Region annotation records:
++++++++++++++++++++

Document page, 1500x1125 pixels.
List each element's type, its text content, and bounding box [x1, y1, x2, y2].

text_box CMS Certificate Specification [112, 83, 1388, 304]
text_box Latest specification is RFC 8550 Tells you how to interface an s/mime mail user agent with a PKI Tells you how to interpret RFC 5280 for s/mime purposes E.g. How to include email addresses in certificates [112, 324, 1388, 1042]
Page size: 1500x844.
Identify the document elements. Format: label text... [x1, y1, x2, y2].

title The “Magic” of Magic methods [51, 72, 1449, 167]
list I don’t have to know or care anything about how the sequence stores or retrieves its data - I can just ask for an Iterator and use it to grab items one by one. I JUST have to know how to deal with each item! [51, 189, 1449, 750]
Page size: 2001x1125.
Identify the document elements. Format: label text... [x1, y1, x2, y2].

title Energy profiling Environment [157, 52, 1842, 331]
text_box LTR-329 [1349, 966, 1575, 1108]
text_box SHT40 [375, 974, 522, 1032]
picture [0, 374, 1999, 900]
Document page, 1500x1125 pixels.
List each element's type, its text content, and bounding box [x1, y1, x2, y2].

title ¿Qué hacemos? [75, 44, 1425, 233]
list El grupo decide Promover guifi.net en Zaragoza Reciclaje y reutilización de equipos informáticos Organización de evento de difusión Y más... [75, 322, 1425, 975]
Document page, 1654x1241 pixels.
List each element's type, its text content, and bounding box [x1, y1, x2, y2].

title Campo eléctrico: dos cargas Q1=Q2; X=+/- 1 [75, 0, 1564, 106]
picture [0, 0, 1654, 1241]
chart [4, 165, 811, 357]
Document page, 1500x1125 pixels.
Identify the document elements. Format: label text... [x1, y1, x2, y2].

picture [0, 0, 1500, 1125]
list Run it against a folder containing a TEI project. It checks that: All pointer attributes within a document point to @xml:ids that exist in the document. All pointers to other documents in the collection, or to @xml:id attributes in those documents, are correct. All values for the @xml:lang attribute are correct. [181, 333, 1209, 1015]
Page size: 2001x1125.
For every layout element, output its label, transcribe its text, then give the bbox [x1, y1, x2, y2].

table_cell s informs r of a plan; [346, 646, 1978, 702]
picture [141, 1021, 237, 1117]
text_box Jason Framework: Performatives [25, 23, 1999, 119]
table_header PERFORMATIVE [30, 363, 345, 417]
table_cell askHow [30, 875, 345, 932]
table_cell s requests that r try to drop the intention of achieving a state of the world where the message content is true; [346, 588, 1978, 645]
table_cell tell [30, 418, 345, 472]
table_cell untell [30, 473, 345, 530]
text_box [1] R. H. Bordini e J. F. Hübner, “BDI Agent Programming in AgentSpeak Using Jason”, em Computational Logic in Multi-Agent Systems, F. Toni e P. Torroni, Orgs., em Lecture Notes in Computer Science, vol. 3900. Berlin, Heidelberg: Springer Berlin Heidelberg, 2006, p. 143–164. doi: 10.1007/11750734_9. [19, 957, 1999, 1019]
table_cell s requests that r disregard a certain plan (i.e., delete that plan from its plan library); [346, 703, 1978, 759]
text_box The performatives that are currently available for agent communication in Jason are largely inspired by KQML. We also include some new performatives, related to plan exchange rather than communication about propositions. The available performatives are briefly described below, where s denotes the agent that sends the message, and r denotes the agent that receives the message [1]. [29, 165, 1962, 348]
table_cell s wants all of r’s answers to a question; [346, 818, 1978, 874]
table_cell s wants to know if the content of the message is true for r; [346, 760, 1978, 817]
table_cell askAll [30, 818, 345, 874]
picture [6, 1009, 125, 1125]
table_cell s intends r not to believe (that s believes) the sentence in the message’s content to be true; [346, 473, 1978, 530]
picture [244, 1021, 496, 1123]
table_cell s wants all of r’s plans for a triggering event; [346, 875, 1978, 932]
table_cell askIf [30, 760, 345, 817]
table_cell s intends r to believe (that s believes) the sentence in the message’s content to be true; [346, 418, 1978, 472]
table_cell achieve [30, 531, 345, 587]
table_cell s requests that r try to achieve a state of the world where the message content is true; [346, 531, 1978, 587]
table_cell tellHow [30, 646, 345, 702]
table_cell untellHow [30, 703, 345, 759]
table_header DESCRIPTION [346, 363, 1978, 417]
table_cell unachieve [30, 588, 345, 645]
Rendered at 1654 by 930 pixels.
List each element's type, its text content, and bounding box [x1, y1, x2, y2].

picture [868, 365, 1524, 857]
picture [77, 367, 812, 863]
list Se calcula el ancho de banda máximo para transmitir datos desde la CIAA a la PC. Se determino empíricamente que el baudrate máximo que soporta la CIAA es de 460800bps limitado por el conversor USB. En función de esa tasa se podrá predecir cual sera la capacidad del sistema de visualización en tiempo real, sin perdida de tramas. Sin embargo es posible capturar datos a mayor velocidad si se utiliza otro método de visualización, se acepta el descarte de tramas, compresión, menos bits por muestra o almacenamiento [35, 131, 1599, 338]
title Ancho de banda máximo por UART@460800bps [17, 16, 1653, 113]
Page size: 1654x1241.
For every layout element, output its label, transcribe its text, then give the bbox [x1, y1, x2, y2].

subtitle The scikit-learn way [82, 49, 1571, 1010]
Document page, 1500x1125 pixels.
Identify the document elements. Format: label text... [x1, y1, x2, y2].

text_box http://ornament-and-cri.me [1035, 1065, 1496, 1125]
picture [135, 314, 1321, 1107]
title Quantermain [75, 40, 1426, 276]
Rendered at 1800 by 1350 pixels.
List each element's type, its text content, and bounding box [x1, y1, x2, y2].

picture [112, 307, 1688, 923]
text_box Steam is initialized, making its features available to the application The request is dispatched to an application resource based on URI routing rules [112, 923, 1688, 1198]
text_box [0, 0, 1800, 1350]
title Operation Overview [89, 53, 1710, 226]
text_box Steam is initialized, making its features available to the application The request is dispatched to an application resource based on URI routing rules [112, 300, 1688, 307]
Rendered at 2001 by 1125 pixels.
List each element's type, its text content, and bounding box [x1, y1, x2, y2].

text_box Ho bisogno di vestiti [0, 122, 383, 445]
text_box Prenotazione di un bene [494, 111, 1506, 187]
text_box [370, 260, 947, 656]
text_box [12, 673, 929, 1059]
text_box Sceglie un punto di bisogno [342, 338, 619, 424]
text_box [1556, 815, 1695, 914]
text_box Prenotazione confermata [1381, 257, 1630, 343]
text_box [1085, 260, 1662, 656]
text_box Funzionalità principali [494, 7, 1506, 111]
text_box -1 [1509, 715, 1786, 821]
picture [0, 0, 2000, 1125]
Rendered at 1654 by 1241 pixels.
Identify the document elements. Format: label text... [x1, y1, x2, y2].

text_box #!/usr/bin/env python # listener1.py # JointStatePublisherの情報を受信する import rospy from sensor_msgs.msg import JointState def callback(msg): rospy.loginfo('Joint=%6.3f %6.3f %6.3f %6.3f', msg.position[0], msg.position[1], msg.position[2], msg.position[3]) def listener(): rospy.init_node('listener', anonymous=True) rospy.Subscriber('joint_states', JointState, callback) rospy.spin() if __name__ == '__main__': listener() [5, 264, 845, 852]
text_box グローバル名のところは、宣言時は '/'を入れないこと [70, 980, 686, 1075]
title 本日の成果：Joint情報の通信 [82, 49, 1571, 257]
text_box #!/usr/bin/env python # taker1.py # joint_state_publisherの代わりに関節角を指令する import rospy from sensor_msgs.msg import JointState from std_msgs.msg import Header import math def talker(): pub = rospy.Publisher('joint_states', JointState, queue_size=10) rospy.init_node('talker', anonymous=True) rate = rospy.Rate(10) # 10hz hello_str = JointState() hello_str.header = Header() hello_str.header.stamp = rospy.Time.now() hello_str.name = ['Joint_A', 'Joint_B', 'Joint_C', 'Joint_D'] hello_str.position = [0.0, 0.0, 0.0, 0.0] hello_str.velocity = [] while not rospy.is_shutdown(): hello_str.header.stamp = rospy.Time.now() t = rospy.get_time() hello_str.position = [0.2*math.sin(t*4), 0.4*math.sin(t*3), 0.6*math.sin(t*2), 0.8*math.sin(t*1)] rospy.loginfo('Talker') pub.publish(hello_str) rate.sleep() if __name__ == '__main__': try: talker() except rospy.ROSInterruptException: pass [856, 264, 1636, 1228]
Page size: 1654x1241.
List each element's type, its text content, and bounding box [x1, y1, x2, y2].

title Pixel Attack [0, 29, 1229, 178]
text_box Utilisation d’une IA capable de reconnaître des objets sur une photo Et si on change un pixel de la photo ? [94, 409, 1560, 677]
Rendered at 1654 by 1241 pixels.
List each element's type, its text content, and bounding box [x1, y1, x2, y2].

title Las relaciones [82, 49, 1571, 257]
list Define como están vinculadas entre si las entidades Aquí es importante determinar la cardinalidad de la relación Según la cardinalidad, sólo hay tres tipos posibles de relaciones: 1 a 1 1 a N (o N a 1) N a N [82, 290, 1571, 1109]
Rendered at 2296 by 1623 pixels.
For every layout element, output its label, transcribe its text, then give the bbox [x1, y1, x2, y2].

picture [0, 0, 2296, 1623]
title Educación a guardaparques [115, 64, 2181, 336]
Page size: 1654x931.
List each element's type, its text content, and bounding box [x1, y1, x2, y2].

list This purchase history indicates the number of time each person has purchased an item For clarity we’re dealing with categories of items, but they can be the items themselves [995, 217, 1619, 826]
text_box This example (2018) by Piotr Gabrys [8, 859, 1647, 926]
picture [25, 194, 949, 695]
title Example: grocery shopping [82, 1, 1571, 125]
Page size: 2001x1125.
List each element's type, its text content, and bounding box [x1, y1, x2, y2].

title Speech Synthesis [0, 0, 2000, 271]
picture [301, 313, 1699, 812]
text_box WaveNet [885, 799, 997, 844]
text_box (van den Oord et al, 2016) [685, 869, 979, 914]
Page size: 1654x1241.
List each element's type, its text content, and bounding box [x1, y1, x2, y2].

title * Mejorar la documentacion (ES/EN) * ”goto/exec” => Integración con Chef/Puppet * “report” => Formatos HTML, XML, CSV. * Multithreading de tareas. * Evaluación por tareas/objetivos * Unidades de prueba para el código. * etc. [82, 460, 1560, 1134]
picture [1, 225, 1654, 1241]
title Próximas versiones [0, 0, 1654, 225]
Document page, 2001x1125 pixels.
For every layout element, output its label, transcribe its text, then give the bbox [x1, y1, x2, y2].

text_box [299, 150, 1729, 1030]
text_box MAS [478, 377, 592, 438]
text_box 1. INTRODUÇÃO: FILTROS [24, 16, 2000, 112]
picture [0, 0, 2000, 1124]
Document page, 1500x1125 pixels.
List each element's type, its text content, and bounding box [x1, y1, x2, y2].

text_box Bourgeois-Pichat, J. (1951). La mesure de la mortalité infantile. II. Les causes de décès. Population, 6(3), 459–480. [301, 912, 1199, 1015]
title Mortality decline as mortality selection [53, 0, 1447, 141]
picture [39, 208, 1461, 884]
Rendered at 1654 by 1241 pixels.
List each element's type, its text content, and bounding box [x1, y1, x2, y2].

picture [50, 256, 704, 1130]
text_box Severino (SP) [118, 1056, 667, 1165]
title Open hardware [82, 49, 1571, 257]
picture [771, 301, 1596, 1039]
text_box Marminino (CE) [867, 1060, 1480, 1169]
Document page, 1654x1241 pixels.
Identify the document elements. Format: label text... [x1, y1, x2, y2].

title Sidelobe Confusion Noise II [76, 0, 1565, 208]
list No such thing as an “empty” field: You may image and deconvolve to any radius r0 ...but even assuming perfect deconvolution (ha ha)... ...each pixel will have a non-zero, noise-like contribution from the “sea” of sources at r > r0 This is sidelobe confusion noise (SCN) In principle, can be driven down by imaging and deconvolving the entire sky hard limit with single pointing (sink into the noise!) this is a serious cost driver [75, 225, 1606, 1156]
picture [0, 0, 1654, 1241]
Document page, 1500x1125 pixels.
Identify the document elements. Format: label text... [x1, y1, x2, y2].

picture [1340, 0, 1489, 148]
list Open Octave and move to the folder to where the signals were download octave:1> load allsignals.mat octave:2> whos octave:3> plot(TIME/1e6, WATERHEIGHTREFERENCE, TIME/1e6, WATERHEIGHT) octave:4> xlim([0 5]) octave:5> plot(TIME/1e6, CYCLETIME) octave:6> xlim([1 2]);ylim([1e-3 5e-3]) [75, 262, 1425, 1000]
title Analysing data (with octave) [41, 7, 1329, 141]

++++++++++++++++++++

Goal: Revise the records from the line that has "Rendered at 2001 by 1125 pixels." through the line that has "picture [0, 0, 2000, 1125]", changing "bounding box" to "enclosing box" and leaving everything else the same. Give back only those lines.

Correct result:
Rendered at 2001 by 1125 pixels.
List each element's type, its text content, and enclosing box [x1, y1, x2, y2].

text_box Ho bisogno di vestiti [0, 122, 383, 445]
text_box Prenotazione di un bene [494, 111, 1506, 187]
text_box [370, 260, 947, 656]
text_box [12, 673, 929, 1059]
text_box Sceglie un punto di bisogno [342, 338, 619, 424]
text_box [1556, 815, 1695, 914]
text_box Prenotazione confermata [1381, 257, 1630, 343]
text_box [1085, 260, 1662, 656]
text_box Funzionalità principali [494, 7, 1506, 111]
text_box -1 [1509, 715, 1786, 821]
picture [0, 0, 2000, 1125]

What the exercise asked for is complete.